Выпал первый ровный снежок. В лесу сделалось тише, просторнее: звери таились, привыкая к зимней жизни. Фифли побежал к логову человека и еще издали услышал частый, отрывистый лай. Такого голоса никто из лесных жителей не имел. Фифли догадался: лаяла собака, друг человека. Дождавшись полной темноты, Фифли осторожно подобрался к деревянному жилищу. И опять у него поднялась дыбом шерсть от страха и враждебности: блескучий глаз теперь излучал острый свет, а внутри логова было невыносимо ярко, красно — там пылал жаркий костер, выпуская дым сквозь старое корьё крыши. Фифли подумал, что человек сгорел в таком жилище, потому и собака лаяла, но тут же увидел человека: длинный, на двух ногах, в гладких кожах, наросших одна на другую, с круглой лысой головой и не звериными, ласковыми глазами; передние лапы у него болтались просто так, без дела, все хватали что-то, суетились, и Фифли хотелось, чтобы человек успокоил их, став, как полагается всем существам, на четыре лапы. Снаружи вбежала собака — лохматая, черной масти, с отвислыми ушами, коротеньким хвостом; легла у самого огня, прижмурила человеческие глазки; она была совсем не похожа на волка (зря болтали, что собака — прирученный волк). На стене висела железная палка, не страшная на вид, но железная...
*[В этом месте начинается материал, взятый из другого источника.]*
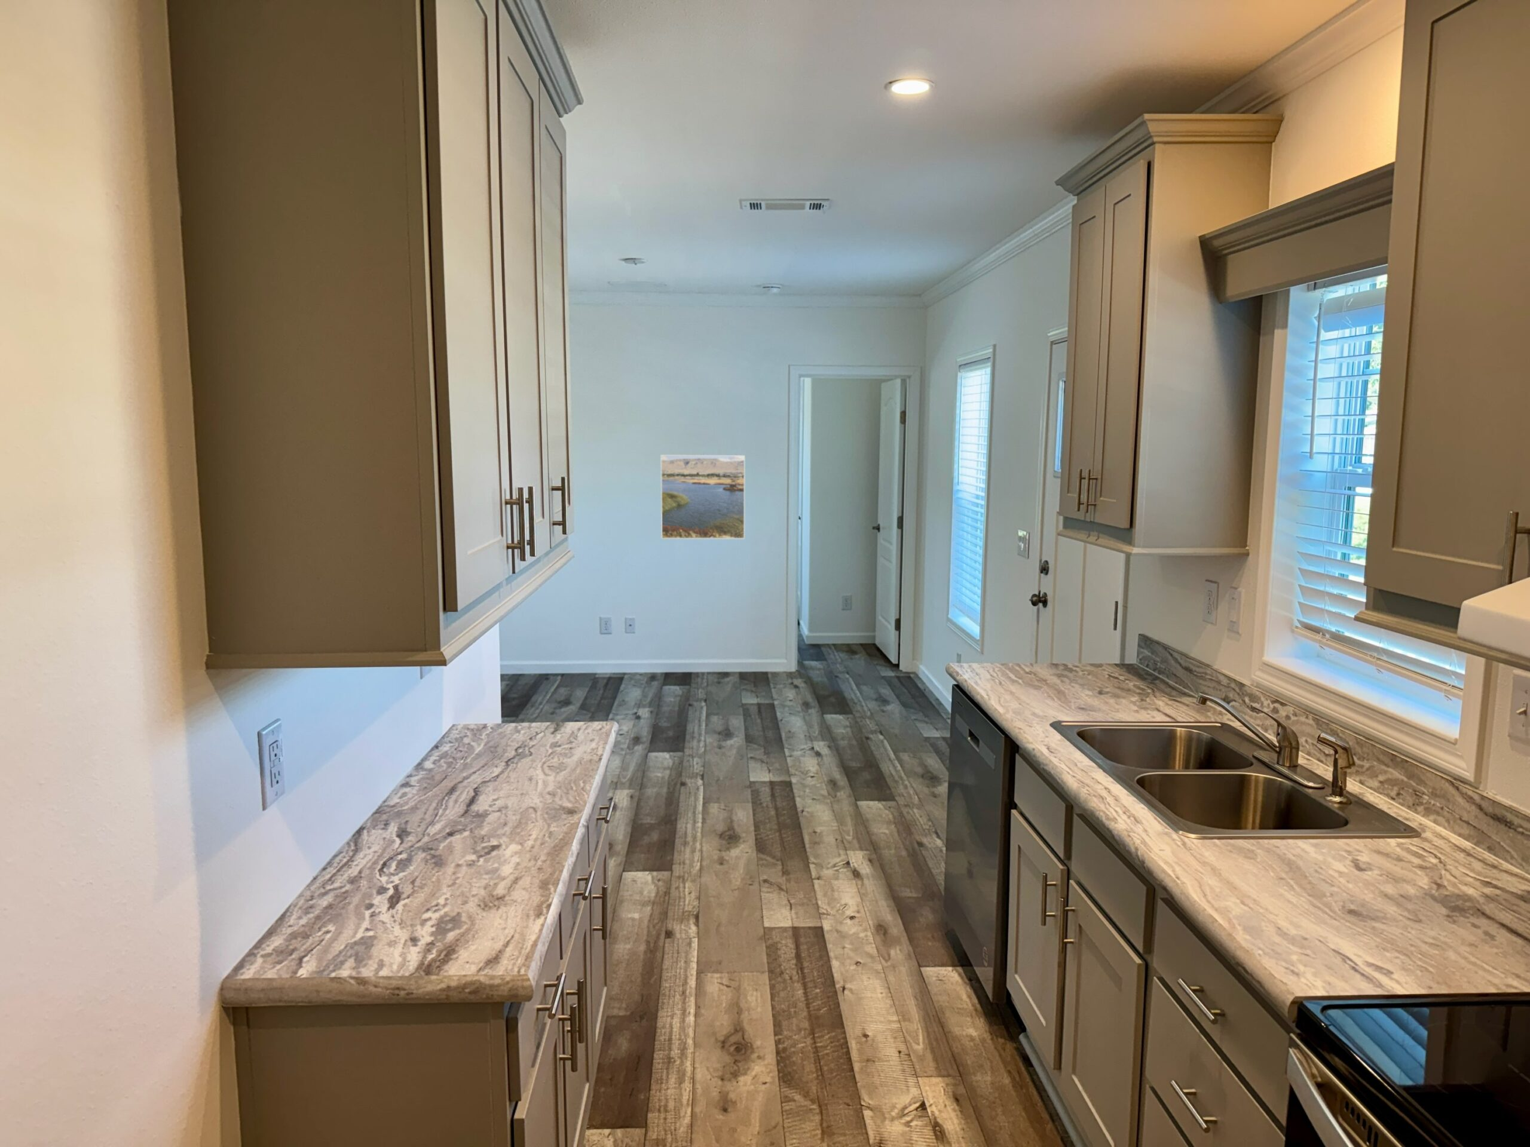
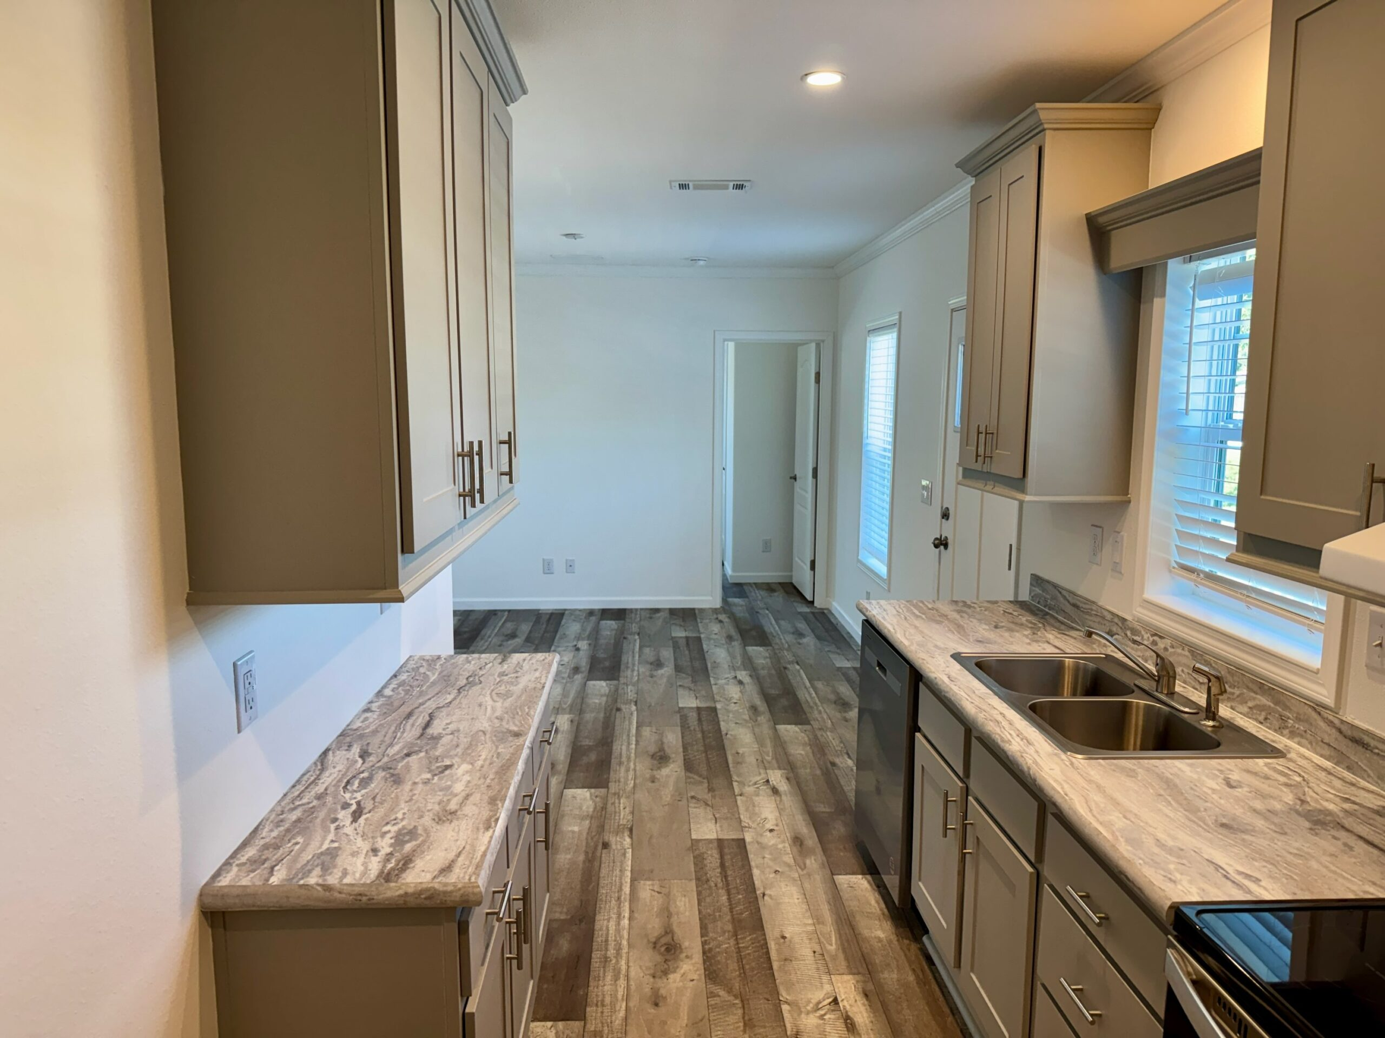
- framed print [660,454,746,540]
Долго Фифли лежал в зябком оцепенении, не имея воли отвести взгляд от красного глубокого провала в стене, позабыв, зачем он пришел сюда. Он начал понемногу замерзать, когда сверху упал ком снега, испугал его. Фифли вскочил, припомнил то, что было обдумано им, решено заранее: надо протоптать тропу от логова человека к логову медведя. У собаки — знал Фифли — хороший нюх, утром она станет на свежий след и приведет своего двуногого хозяина к Хозяину леса.
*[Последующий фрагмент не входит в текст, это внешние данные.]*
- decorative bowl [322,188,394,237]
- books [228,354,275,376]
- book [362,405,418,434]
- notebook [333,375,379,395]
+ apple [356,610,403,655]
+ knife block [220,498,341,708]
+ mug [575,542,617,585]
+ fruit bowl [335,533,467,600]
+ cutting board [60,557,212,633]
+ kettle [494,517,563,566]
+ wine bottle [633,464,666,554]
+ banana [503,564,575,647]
Всю ночь Фифли бегал от жилища человека к берлоге медведя, пробил в тонком снегу тропку до самой земли, обломал кое-где ветки, натрусил своей шерсти. Перед тем как спрятаться в нору он, поднатужившись, крикнул сороке, дремавшей на сосне в ожидании новостей:
— Человек убьет медведя! Я приказал человеку!
Фифли сразу уснул, но спал настороженно, ловя звуки, шорохи. В глубине леса возник частый, задыхающийся лай собаки, раздался выстрел, хриплый рев поколебал землю, еще выстрел. И — ледяная тишина. Фифли зарылся в сухую траву, прикрыл лапами уши, уснул — как умер. Очнулся он через сутки, выглянул из норы, чтобы посмотреть погоду, и сразу услышал:
— Мудрый, великий Фифли победил Хозяина! Фифли самый сильный на земле! Слава нашему Фифли!
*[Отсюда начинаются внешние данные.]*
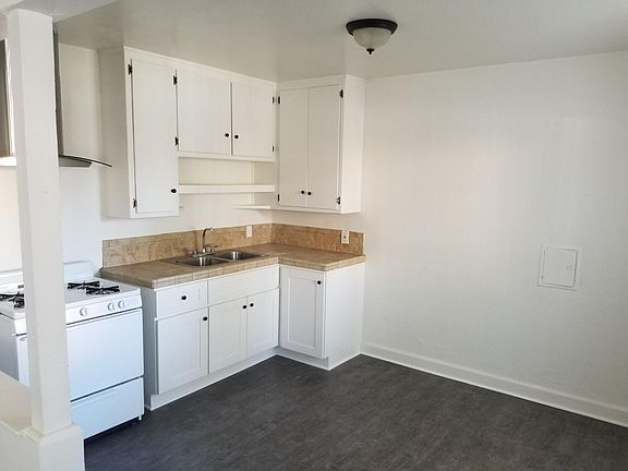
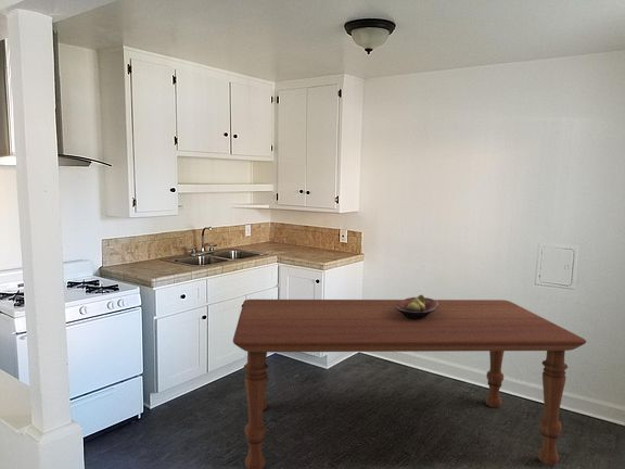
+ dining table [232,299,587,469]
+ fruit bowl [395,294,438,320]
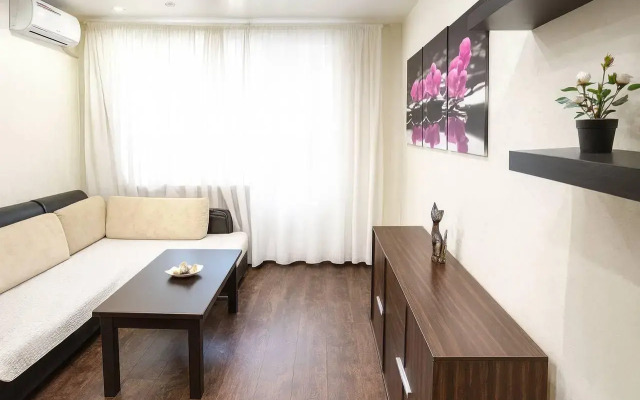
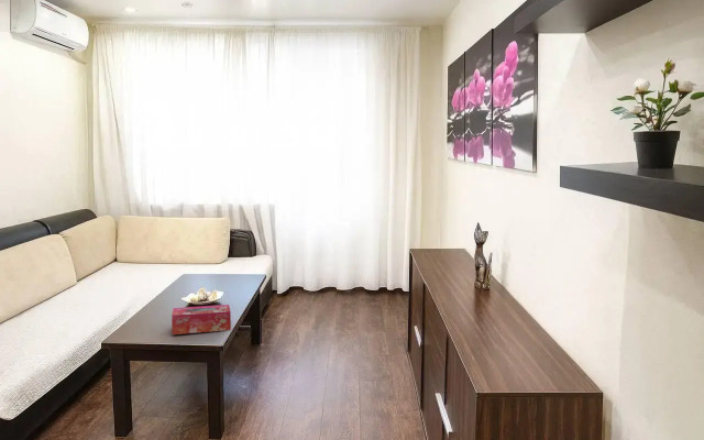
+ tissue box [170,304,232,336]
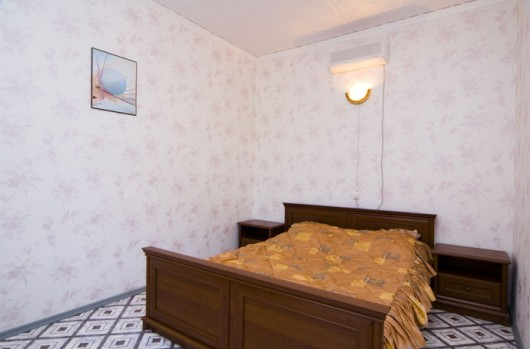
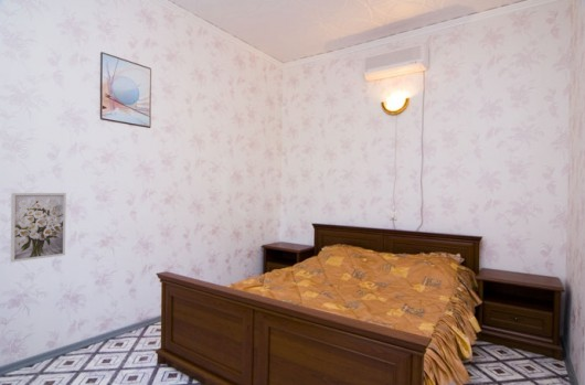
+ wall art [10,192,67,263]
Сороки, сойки, вороны и всякая другая птичья мелочь черными тучами носились над лесом, дико выкрикивали эти слова. Поляна была истоптана звериными следами, а у самой норы Фифли обнаружил кедровые орехи, мороженые ягоды, сухие грибы.
Скоро наступила зима, завьюжила троны, заледенила ручей, усыпила деревья. Трудно стало птицам и зверям добывать пищу; лес притих, чутко прислушиваясь к своей дрёме, лишь клесты суетливо расклевывали сосновые шишки, осыпая шелухой сугробы. Но Фифли жилось легко. Все так же у своей норы он находил еду, и незачем было ему грызть горькую таловую кору. Он растолстел, едва помещался в норе, хотя гулял много, даже в лунные ночи: какие-то звери протаптывали ему тропки, охраняли поляну, сидя в кустах. А когда ему надоела зима, захотелось зеленой травки, он сказал зябнувшим на еловых ветках галкам: «Оповестите всех — будет весна!» Галки понесли над лесом радостную весть, и весна наступила.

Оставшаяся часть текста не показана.